Comics are gradually filling gaps in history.

Released in 1975 by publisher Afri-Comics, two comic series, “Mighty Man” and “Tiger Ingwe,” were intended to be propaganda tools used by the South African government. However, the comics were met with opposition by South Africans and nearly all copies were burned.

Despite the difficulty in finding copies today, UCLA professor of history Bill Worger said he managed to acquire a small collection from an American comics collector on eBay. Worger’s collection has since been digitized and made publicly available online because of collaborative efforts with the UCLA Library and as part of the International Digital Ephemera Project. After returning from a trip to South Africa this month, Worger said he is working to make more comics digital and researching reactions to them during the ‘70s and today. Because many have not seen the comics, Worger said the comics will provide new information, possibly explaining why the responses to the comics have been diverse.

“The combination of the visual and the storyline with the whole way it’s been put together – it’s just comics. You wouldn’t think of those as a way to investigate something that was going on,” Worger said. “It’s actually become something really illuminating.”

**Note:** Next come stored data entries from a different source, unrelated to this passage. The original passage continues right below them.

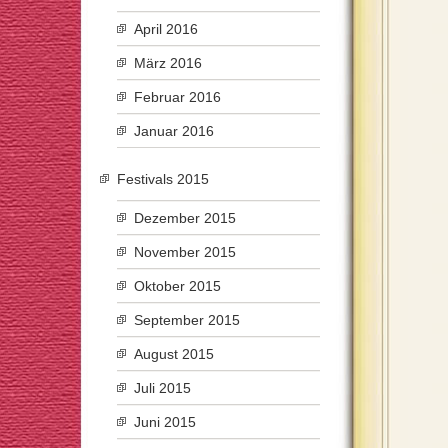
April 2016
März 2016
Februar 2016
Januar 2016
Festivals 2015
Dezember 2015
November 2015
Oktober 2015
September 2015
August 2015
Juli 2015
Juni 2015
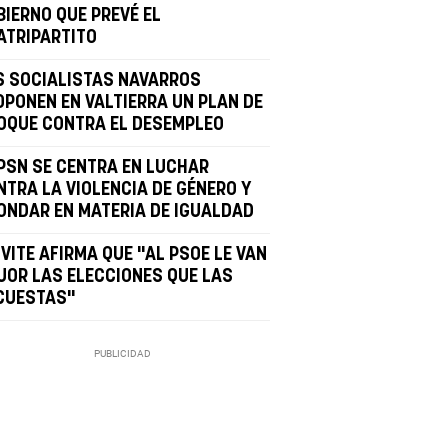
BIERNO QUE PREVÉ EL
ATRIPARTITO
S SOCIALISTAS NAVARROS
OPONEN EN VALTIERRA UN PLAN DE
OQUE CONTRA EL DESEMPLEO
 PSN SE CENTRA EN LUCHAR
NTRA LA VIOLENCIA DE GÉNERO Y
ONDAR EN MATERIA DE IGUALDAD
VITE AFIRMA QUE "AL PSOE LE VAN
JOR LAS ELECCIONES QUE LAS
CUESTAS"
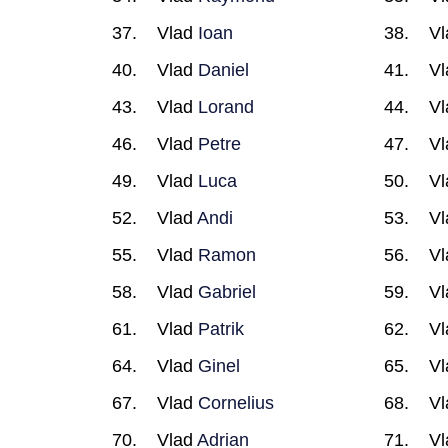
Vlad
Ioan
V
Vlad
Daniel
V
Vlad
Lorand
V
Vlad
Petre
V
Vlad
Luca
V
Vlad
Andi
V
Vlad
Ramon
V
Vlad
Gabriel
V
Vlad
Patrik
V
Vlad
Ginel
V
Vlad
Cornelius
V
Vlad
Adrian
V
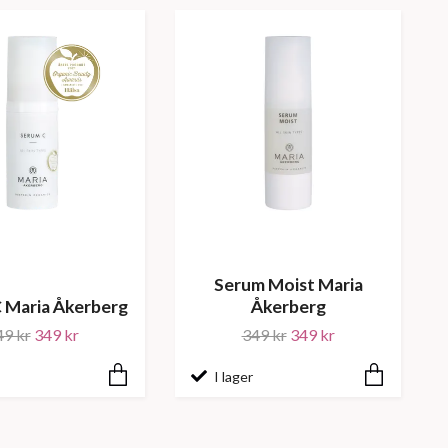
Serum Moist Maria
 Maria Åkerberg
Åkerberg
49 kr
349 kr
349 kr
349 kr
I lager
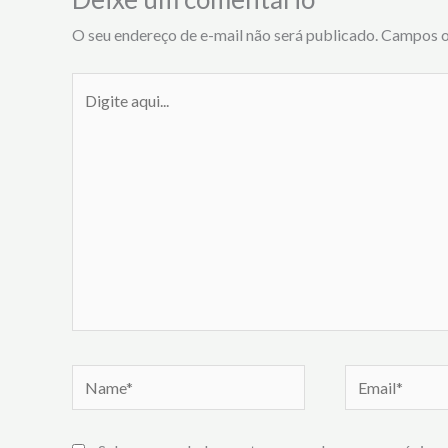
O seu endereço de e-mail não será publicado.
Campos o
Digite
aqui...
Name*
Email*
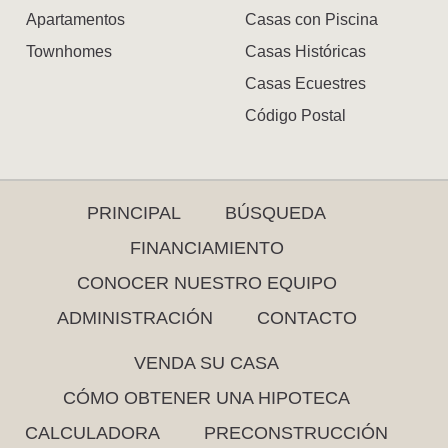
Apartamentos
Casas con Piscina
Townhomes
Casas Históricas
Casas Ecuestres
Código Postal
PRINCIPAL
BÚSQUEDA
FINANCIAMIENTO
CONOCER NUESTRO EQUIPO
ADMINISTRACIÓN
CONTACTO
VENDA SU CASA
CÓMO OBTENER UNA HIPOTECA
CALCULADORA
PRECONSTRUCCIÓN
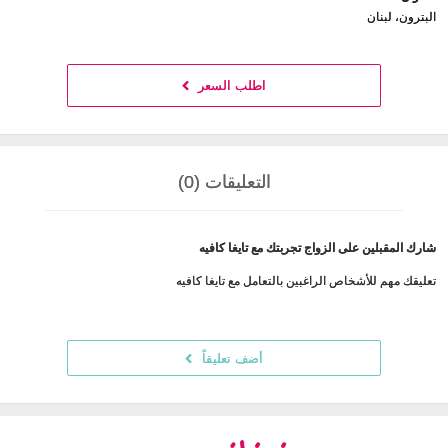
البترون، لبنان
اطلب السعر
التعليقات (0)
شارك المقبلين على الزواج تجربتك مع تايغا كافيه
تعليقك مهم للأشخاص الراغبين بالتعامل مع تايغا كافيه
أضف تعليقاً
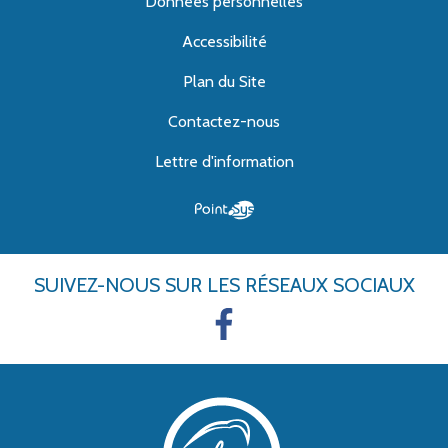
Données personnelles
Accessibilité
Plan du Site
Contactez-nous
Lettre d'information
SUIVEZ-NOUS
SUR LES RÉSEAUX SOCIAUX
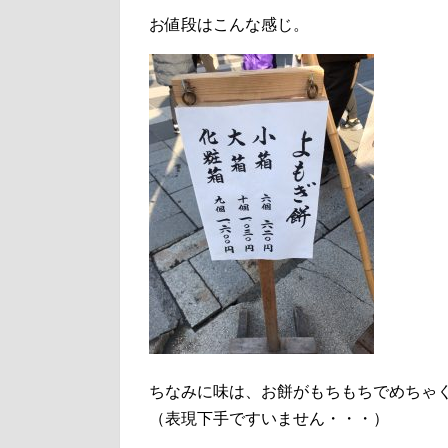
お値段はこんな感じ。
ちなみに味は、お餅がもちもちでめちゃ
（表現下手ですいません・・・）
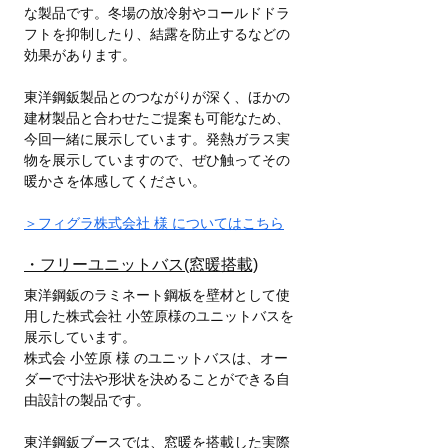
な製品です。冬場の放冷射やコールドドラ
フトを抑制したり、結露を防止するなどの
効果があります。
東洋鋼鈑製品とのつながりが深く、ほかの
建材製品と合わせたご提案も可能なため、
今回一緒に展示しています。発熱ガラス実
物を展示していますので、ぜひ触ってその
暖かさを体感してください。
＞フィグラ株式会社 様 についてはこちら
・フリーユニットバス(窓暖搭載)
東洋鋼鈑のラミネート鋼板を壁材として使
用した株式会社 小笠原様のユニットバスを
展示しています。
株式会 小笠原 様 のユニットバスは、オー
ダーで寸法や形状を決めることができる自
由設計の製品です。
東洋鋼鈑ブースでは、窓暖を搭載した実際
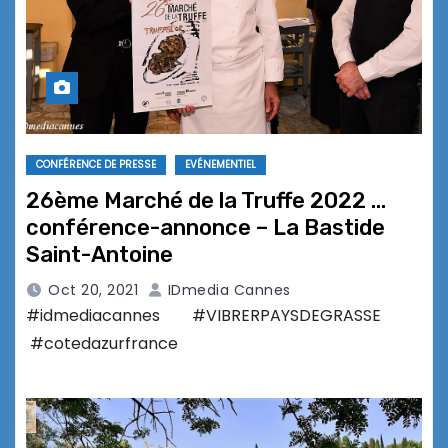
CONFÉRENCE DE PRESSE
EVÉNEMENTIEL
26ème Marché de la Truffe 2022 …
conférence-annonce – La Bastide
Saint-Antoine
Oct 20, 2021
IDmedia Cannes
#idmediacannes #VIBRERPAYSDEGRASSE
#cotedazurfrance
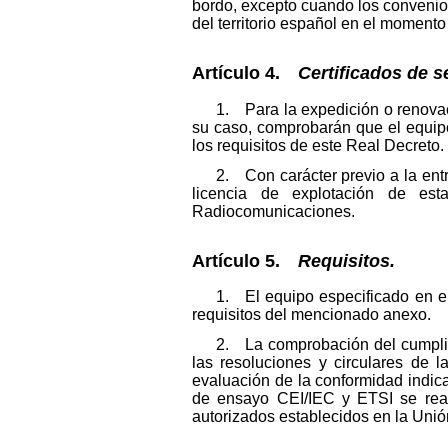
bordo, excepto cuando los convenio
del territorio español en el moment
Artículo 4.
Certificados de s
1. Para la expedición o renovac
su caso, comprobarán que el equip
los requisitos de este Real Decreto.
2. Con carácter previo a la ent
licencia de explotación de est
Radiocomunicaciones.
Artículo 5.
Requisitos.
1. El equipo especificado en e
requisitos del mencionado anexo.
2. La comprobación del cumplimi
las resoluciones y circulares de 
evaluación de la conformidad indic
de ensayo CEI/IEC y ETSI se real
autorizados establecidos en la Uni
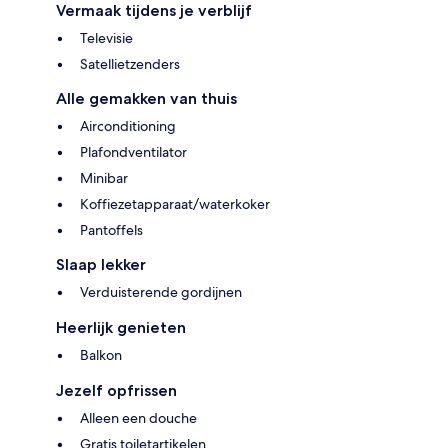
Vermaak tijdens je verblijf
Televisie
Satellietzenders
Alle gemakken van thuis
Airconditioning
Plafondventilator
Minibar
Koffiezetapparaat/waterkoker
Pantoffels
Slaap lekker
Verduisterende gordijnen
Heerlijk genieten
Balkon
Jezelf opfrissen
Alleen een douche
Gratis toiletartikelen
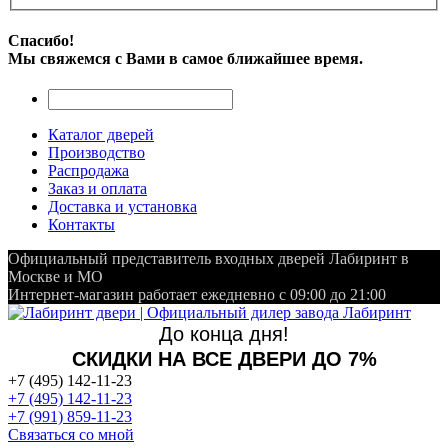
Спасибо!
Мы свяжемся с Вами в самое ближайшее время.
Каталог дверей
Производство
Распродажа
Заказ и оплата
Доставка и установка
Контакты
Официальный представитель входных дверей Лабиринт в
Москве и МО
Интернет-магазин работает ежедневно с 09:00 до 21:00
До конца дня!
СКИДКИ НА ВСЕ ДВЕРИ ДО 7%
+7 (495) 142-11-23
+7 (495) 142-11-23
+7 (991) 859-11-23
Связаться со мной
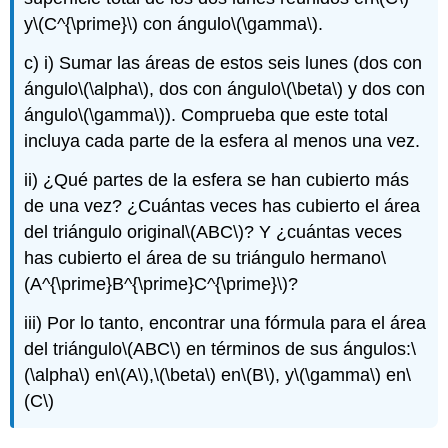
y
\(C^{\prime}\)
con ángulo
\(\gamma\)
.
c) i) Sumar las áreas de estos seis lunes (dos con
ángulo
\(\alpha\)
, dos con ángulo
\(\beta\)
y dos con
ángulo
\(\gamma\)
). Comprueba que este total
incluya cada parte de la esfera al menos una vez.
ii) ¿Qué partes de la esfera se han cubierto más
de una vez? ¿Cuántas veces has cubierto el área
del triángulo original
\(ABC\)
? Y ¿cuántas veces
has cubierto el área de su triángulo hermano
\
(A^{\prime}B^{\prime}C^{\prime}\)
?
iii) Por lo tanto, encontrar una fórmula para el área
del triángulo
\(ABC\)
en términos de sus ángulos:
\
(\alpha\)
en
\(A\)
,
\(\beta\)
en
\(B\)
, y
\(\gamma\)
en
\
(C\)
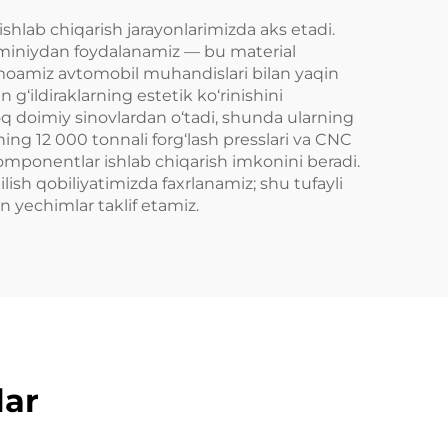
chun
M4, Tesla Model Y
uchun
ishlab chiqarish jarayonlarimizda aks etadi.
luminiydan foydalanamiz — bu material
 jamoamiz avtomobil muhandislari bilan yaqin
 g‘ildiraklarning estetik ko‘rinishini
q doimiy sinovlardan o‘tadi, shunda ularning
ning 12 000 tonnali forg‘lash presslari va CNC
 komponentlar ishlab chiqarish imkonini beradi.
lish qobiliyatimizda faxrlanamiz; shu tufayli
n yechimlar taklif etamiz.
lar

In 1975, as part of a propaganda campaign, the secretary of the Department of Information at the time established the company Afri-Comics, even using a front to conceal government involvement. Worger said the “Mighty Man” series was meant to appeal to an urban audience. The character himself was an African ex-policeman who wore blue tights and a cape, fought against gang members and helped victims of crime. In contrast, “Tiger Ingwe” was meant to appeal to a rural audience, featuring a superhero tiger, common imagery in South African folklore, who also used his powers to help people.

Investing nearly $3 million and hiring DC comic artists, the South African government wanted to create a propaganda item masked as an authentic piece of work from the South African community, Worger said. In addition to including quality illustrations and compelling storylines, the government included side stories that incorporated African myths, he said, such as one about a tortoise and lizard in volume 12 of “Mighty Man” and advertisements for upcoming movies.

Though the government tried to make authentic and indigenous comics, Worger said many South Africans saw through the con. During and after the uprising in Soweto, South Africa, when students banded together to protest the enforcement of Afrikaans in school curriculums, South Africans burned down newsstands and copies of the comics, Worger said.

However, despite people’s strong negative reactions to the comics in the past, present-day South Africans remain either unaware of them or have positive reactions toward them, said Sharon Farb, an associate university librarian who collaborated with Worger on IDEP. After making the comics available online, Farb said the library has only received pleasant responses and messages of gratitude, some of which have even come from South Africa.

“Making (Afri-Comics) accessible has made it possible for others who would not even have been aware this happened as a historical set of events (to experience it),” Farb said. “It’s allowed (some) to re-engage.”

In his most recent trip to South Africa, Worger said he discovered a national depository library, in which publishers were required to deposit a copy of every single publication that possessed a complete collection of the comics. But the employees at the library didn’t know the history behind them, presenting them as eccentric items in a exhibit earlier in the year.

Apart from the curators at the library, people who even lived through apartheid and in Soweto didn’t know the comics existed, said Aaron Setareh, a fourth-year history student who studied the comics in one of Worger’s courses. Setareh said he showed the comics to a friend’s father, who lived in South Africa and had friends from Soweto during apartheid, but neither the father nor his friends recognized the comics.

“He had no idea these comics existed. He was always hanging out with his African friends in Soweto,” Setareh said. “He would sneak into there. Not him or no one there knew about ‘Mighty Man’ and ‘Tiger Ingwe.'”

However, Worger said he has met some South Africans who were aware of the comics. In his 2018 trip, Worger said he went around with a physical copy of the comics and asked if anyone had read them before. His search led him to a 65-year-old man who had read the comics as a child. Upon looking at the physical copies, rather than treating them like a piece of propaganda, the man saw them as simply enjoyable comics, Worger said.

“I wasn’t going to ask him questions (like), ‘Why did you read this, what are you doing?'” Worger said. “I (said) to him, ‘I can show you on your computer where you can find all the rest of them.’ As we were leaving, he was going back to his computer and finding something of his childhood back again.”

For his current research, Worger said he wants to investigate how the South African government managed to create comics that were both authentic yet used for propaganda. He said he also wants to investigate South Africans’ reactions to the comics and why the government decided on a comic form.

“This is just another whole part of history. In a sense, a lot of people think, ‘We don’t do that, that’s not history,’” Worger said. “I don’t believe in any of these barriers. Everything is history. … These are comics, but they fit into an overall approach about why we’re interested in looking at a range of issues.”